Aucun journaliste n'est présent à Mururoa, site des essais français. Mais le service de presse des armées (Sirpa) à Papeete fonctionne en continu et une vidéo-conférence pourrait être organisée avec le site des essais juste après l'essai.

PREMIER TIR IMMINENT

En attendant, le temps des rumeurs a commencé. Dimanche, le « Tui», navire océanographique de la Marine néo-zélandaise présent au large de l'atoll polynésien, a annoncé dimanche avoir dans la nuit enregistré des «bruits suspects», au nombre de huit, qui auraient pu selon lui résulter d'une explosion nucléaire et de ses ondes de choc. L'armée française a aussitôt démenti. Et hier, la Défense néo-zélandaise a admis qu'il pourrait s'être agi d'une baleine nageant trop près des micros...

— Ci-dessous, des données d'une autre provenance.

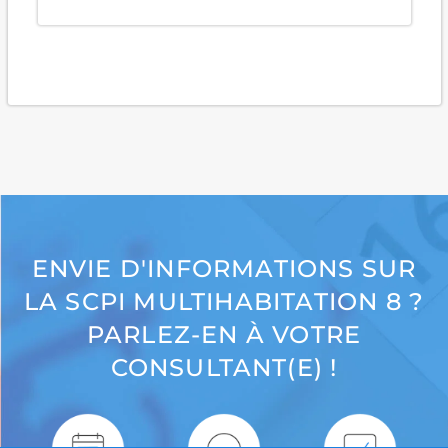
ENVIE D'INFORMATIONS SUR
LA SCPI MULTIHABITATION 8 ?
PARLEZ-EN À VOTRE
CONSULTANT(E) !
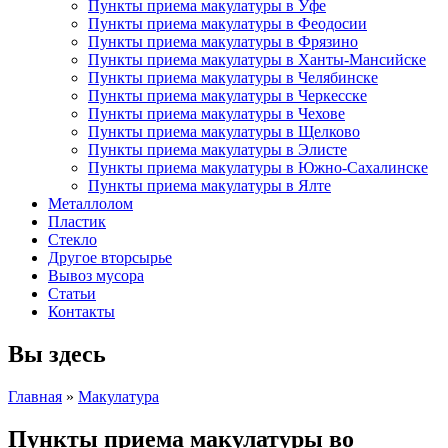
Пункты приема макулатуры в Уфе
Пункты приема макулатуры в Феодосии
Пункты приема макулатуры в Фрязино
Пункты приема макулатуры в Ханты-Мансийске
Пункты приема макулатуры в Челябинске
Пункты приема макулатуры в Черкесске
Пункты приема макулатуры в Чехове
Пункты приема макулатуры в Щелково
Пункты приема макулатуры в Элисте
Пункты приема макулатуры в Южно-Сахалинске
Пункты приема макулатуры в Ялте
Металлолом
Пластик
Стекло
Другое вторсырье
Вывоз мусора
Статьи
Контакты
Вы здесь
Главная
»
Макулатура
Пункты приема макулатуры во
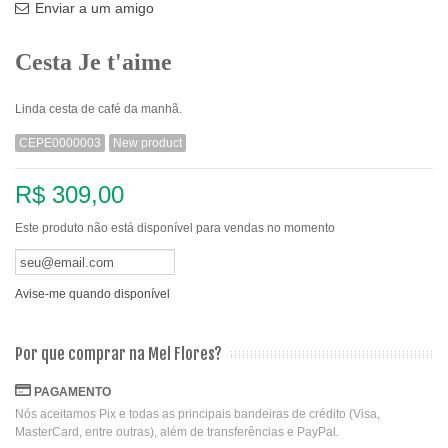
Enviar a um amigo
Cesta Je t'aime
Linda cesta de café da manhã.
CEPE0000003
New product
R$ 309,00
Este produto não está disponível para vendas no momento
Avise-me quando disponível
Por que comprar na Mel Flores?
PAGAMENTO
Nós aceitamos Pix e todas as principais bandeiras de crédito (Visa,
MasterCard, entre outras), além de transferências e PayPal.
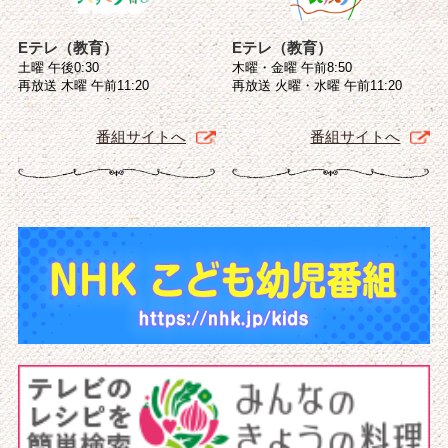
Eテレ（教育）
Eテレ（教育）
土曜 午後0:30
木曜・金曜 午前8:50
再放送 木曜 午前11:20
再放送 火曜・水曜 午前11:20
番組サイトへ
番組サイトへ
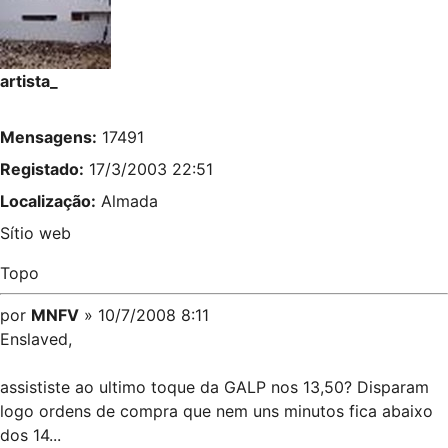
artista_
Mensagens:
17491
Registado:
17/3/2003 22:51
Localização:
Almada
Sítio web
Topo
por
MNFV
» 10/7/2008 8:11
Enslaved,
assististe ao ultimo toque da GALP nos 13,50? Disparam
logo ordens de compra que nem uns minutos fica abaixo
dos 14...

L'hypothèse la plus répandue à Papeete est que le tir aura lieu en début de cette semaine. C'est aussi ce que pense Greenpeace. L'organisation écologiste a d'ailleurs annoncé son intention de tenter avec les moyens qui lui restent une nouvelle action dans la zone interdite des 12 milles nautiques pour essayer d'empêcher la reprise des essais. Les Français peuvent arrêter nos militants, pas notre protestation, a déclaré l'un de ses représentants. Greenpeace dispose encore de deux bateaux aux abords de Mururoa: le «Vega» et le « Manutea», arrivé samedi avec une quinzaine de personnes à son bord.

Sans attendre, le «Kidu», un petit voilier français participant à la «flottille de la paix» a franchi dimanche matin la limite de la zone interdite autour de Mururoa. Il s'agissait, selon l'armée, de la quatrième fois en quelques jours. La Marine française a pris le contrôle du bateau et l'a remorqué vers Mururoa où il a été saisi. Les deux passagers du «Kidu», un homme et une femme, ont été placés en garde à vue à la gendarmerie de la base. De source militaire, on indique que six autres bateaux de la «flottille de la paix» se trouvent entre 15 et 20 milles nautiques (30-40 kilomètres) au nord-ouest de Mururoa.

Malgré l'incident du «Kidu», le dispositif de surveillance a été allégé, comme l'avait annoncé Paris. La frégate «Vendémiaire» a été chargée du remorquage du «MV Greenpeace» vers Hao, une opération qui a débuté dimanche matin. Le «Rainbow Warrior» l'avait précédé samedi soir. Les deux bateaux doivent mettre environ deux jours pour rallier l'atoll. La décision de les laisser repartir ou de les confisquer pour la durée de la procédure sera prise après leur arrivée à Hao. (AFP, AP.)